BUCNI provides state of the art magnetic imaging facilities for Birkbeck and UCL staff, and promotes inter-institutional collaboration and innovation. BUCNI is home to a Siemens Avanto 1.5 Tesla MRI scanner that is equipped with several specialized surface and head coils (including a 32-channel head coil) for high-resolution neuroimaging.

Biosciences EM Facility

The main Biosciences Electron Microscopy (EM) Facility has a number of Transmission Electron Microscopes (TEM) and Scanning Electron Microscopes (SEM), including a new field emission scanning microscope. The Facility also contains a sample preparation laboratory, with a range of preparation equipment. It runs as a multi user facility or on a service basis, which allows users the choice as to what level of involvement they wish to have.

Centre for Medical Image Computing (CMIC)

The remit of CMIC covers the mathematics, physics, computation and engineering of medical image acquisition, information processing, image analysis and computer assisted interventions.

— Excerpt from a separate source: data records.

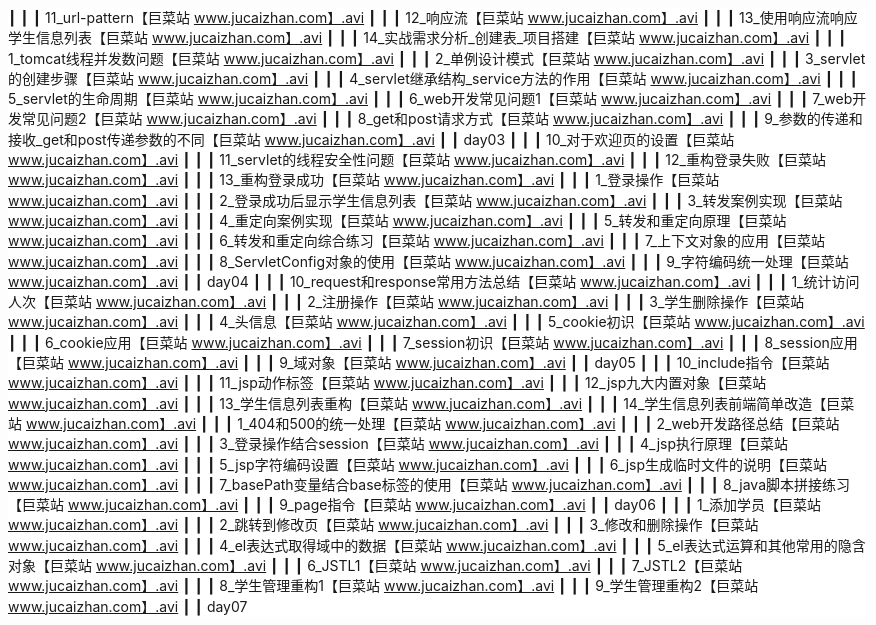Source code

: ┃  ┃  ┃  11_url-pattern【巨菜站 www.jucaizhan.com】.avi
┃  ┃  ┃  12_响应流【巨菜站 www.jucaizhan.com】.avi
┃  ┃  ┃  13_使用响应流响应学生信息列表【巨菜站 www.jucaizhan.com】.avi
┃  ┃  ┃  14_实战需求分析_创建表_项目搭建【巨菜站 www.jucaizhan.com】.avi
┃  ┃  ┃  1_tomcat线程并发数问题【巨菜站 www.jucaizhan.com】.avi
┃  ┃  ┃  2_单例设计模式【巨菜站 www.jucaizhan.com】.avi
┃  ┃  ┃  3_servlet的创建步骤【巨菜站 www.jucaizhan.com】.avi
┃  ┃  ┃  4_servlet继承结构_service方法的作用【巨菜站 www.jucaizhan.com】.avi
┃  ┃  ┃  5_servlet的生命周期【巨菜站 www.jucaizhan.com】.avi
┃  ┃  ┃  6_web开发常见问题1【巨菜站 www.jucaizhan.com】.avi
┃  ┃  ┃  7_web开发常见问题2【巨菜站 www.jucaizhan.com】.avi
┃  ┃  ┃  8_get和post请求方式【巨菜站 www.jucaizhan.com】.avi
┃  ┃  ┃  9_参数的传递和接收_get和post传递参数的不同【巨菜站 www.jucaizhan.com】.avi
┃  ┃  day03
┃  ┃  ┃  10_对于欢迎页的设置【巨菜站 www.jucaizhan.com】.avi
┃  ┃  ┃  11_servlet的线程安全性问题【巨菜站 www.jucaizhan.com】.avi
┃  ┃  ┃  12_重构登录失败【巨菜站 www.jucaizhan.com】.avi
┃  ┃  ┃  13_重构登录成功【巨菜站 www.jucaizhan.com】.avi
┃  ┃  ┃  1_登录操作【巨菜站 www.jucaizhan.com】.avi
┃  ┃  ┃  2_登录成功后显示学生信息列表【巨菜站 www.jucaizhan.com】.avi
┃  ┃  ┃  3_转发案例实现【巨菜站 www.jucaizhan.com】.avi
┃  ┃  ┃  4_重定向案例实现【巨菜站 www.jucaizhan.com】.avi
┃  ┃  ┃  5_转发和重定向原理【巨菜站 www.jucaizhan.com】.avi
┃  ┃  ┃  6_转发和重定向综合练习【巨菜站 www.jucaizhan.com】.avi
┃  ┃  ┃  7_上下文对象的应用【巨菜站 www.jucaizhan.com】.avi
┃  ┃  ┃  8_ServletConfig对象的使用【巨菜站 www.jucaizhan.com】.avi
┃  ┃  ┃  9_字符编码统一处理【巨菜站 www.jucaizhan.com】.avi
┃  ┃  day04
┃  ┃  ┃  10_request和response常用方法总结【巨菜站 www.jucaizhan.com】.avi
┃  ┃  ┃  1_统计访问人次【巨菜站 www.jucaizhan.com】.avi
┃  ┃  ┃  2_注册操作【巨菜站 www.jucaizhan.com】.avi
┃  ┃  ┃  3_学生删除操作【巨菜站 www.jucaizhan.com】.avi
┃  ┃  ┃  4_头信息【巨菜站 www.jucaizhan.com】.avi
┃  ┃  ┃  5_cookie初识【巨菜站 www.jucaizhan.com】.avi
┃  ┃  ┃  6_cookie应用【巨菜站 www.jucaizhan.com】.avi
┃  ┃  ┃  7_session初识【巨菜站 www.jucaizhan.com】.avi
┃  ┃  ┃  8_session应用【巨菜站 www.jucaizhan.com】.avi
┃  ┃  ┃  9_域对象【巨菜站 www.jucaizhan.com】.avi
┃  ┃  day05
┃  ┃  ┃  10_include指令【巨菜站 www.jucaizhan.com】.avi
┃  ┃  ┃  11_jsp动作标签【巨菜站 www.jucaizhan.com】.avi
┃  ┃  ┃  12_jsp九大内置对象【巨菜站 www.jucaizhan.com】.avi
┃  ┃  ┃  13_学生信息列表重构【巨菜站 www.jucaizhan.com】.avi
┃  ┃  ┃  14_学生信息列表前端简单改造【巨菜站 www.jucaizhan.com】.avi
┃  ┃  ┃  1_404和500的统一处理【巨菜站 www.jucaizhan.com】.avi
┃  ┃  ┃  2_web开发路径总结【巨菜站 www.jucaizhan.com】.avi
┃  ┃  ┃  3_登录操作结合session【巨菜站 www.jucaizhan.com】.avi
┃  ┃  ┃  4_jsp执行原理【巨菜站 www.jucaizhan.com】.avi
┃  ┃  ┃  5_jsp字符编码设置【巨菜站 www.jucaizhan.com】.avi
┃  ┃  ┃  6_jsp生成临时文件的说明【巨菜站 www.jucaizhan.com】.avi
┃  ┃  ┃  7_basePath变量结合base标签的使用【巨菜站 www.jucaizhan.com】.avi
┃  ┃  ┃  8_java脚本拼接练习【巨菜站 www.jucaizhan.com】.avi
┃  ┃  ┃  9_page指令【巨菜站 www.jucaizhan.com】.avi
┃  ┃  day06
┃  ┃  ┃  1_添加学员【巨菜站 www.jucaizhan.com】.avi
┃  ┃  ┃  2_跳转到修改页【巨菜站 www.jucaizhan.com】.avi
┃  ┃  ┃  3_修改和删除操作【巨菜站 www.jucaizhan.com】.avi
┃  ┃  ┃  4_el表达式取得域中的数据【巨菜站 www.jucaizhan.com】.avi
┃  ┃  ┃  5_el表达式运算和其他常用的隐含对象【巨菜站 www.jucaizhan.com】.avi
┃  ┃  ┃  6_JSTL1【巨菜站 www.jucaizhan.com】.avi
┃  ┃  ┃  7_JSTL2【巨菜站 www.jucaizhan.com】.avi
┃  ┃  ┃  8_学生管理重构1【巨菜站 www.jucaizhan.com】.avi
┃  ┃  ┃  9_学生管理重构2【巨菜站 www.jucaizhan.com】.avi
┃  ┃  day07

Proteomics Research Core Facility (PRCF)

The Proteomics Research Core Facility (PRCF) offers collaborative proteomics research support for projects at the Cancer Institute and within the CRUK UCL Centre. Electrospray Quadrupole-Time of Flight Mass Spectrometry (ESI-QTOF) coupled to a Nano UPLC is the technique used to identify proteins within a complex mixture such as a tissue homogenate or an IP experiment.

UCL Genomics

UCL Genomics is a collaborative research facility with expertise in state-of-the-art genomics technologies, genomics project design and data analysis.

Zebrafish Facility

The Zebrafish Facility breeds zebrafish, small tropical fish, that have become one of the favoured animal model systems for studying gene function during embryonic development, genetic analyses of disease, neural circuit function and behaviour. There are many research groups using zebrafish for research at UCL.

UCL Transgenic Service

The UCL Transgenic Service provides state of the art techniques and expertise in the creation, manipulation and delivery of genetically modified embryonic stem cell lines and mouse models.

UCL Human Tissue Biobanks

UCL Human Tissue Biobanks at UCL aims to maximise the value of data and biospecimen repositories across all campuses.

Sainsbury Wellcome Centre for Neural Circuits and Behaviour

The Sainsbury Wellcome Centre brings together world-leading neuroscientists driven by a common scientific goal: to understand how neural circuits in the brain give rise to the fundamental processes underpinning behaviour.

Gatsby Computational Neuroscience Unit

The Gatsby Computational Neuroscience Unit was created at University College London (UCL) in July 1998, funded by the Gatsby Charitable Foundation . The Unit consists of five faculty members, about ten post-doctoral researchers, about fifteen research students and five support staff.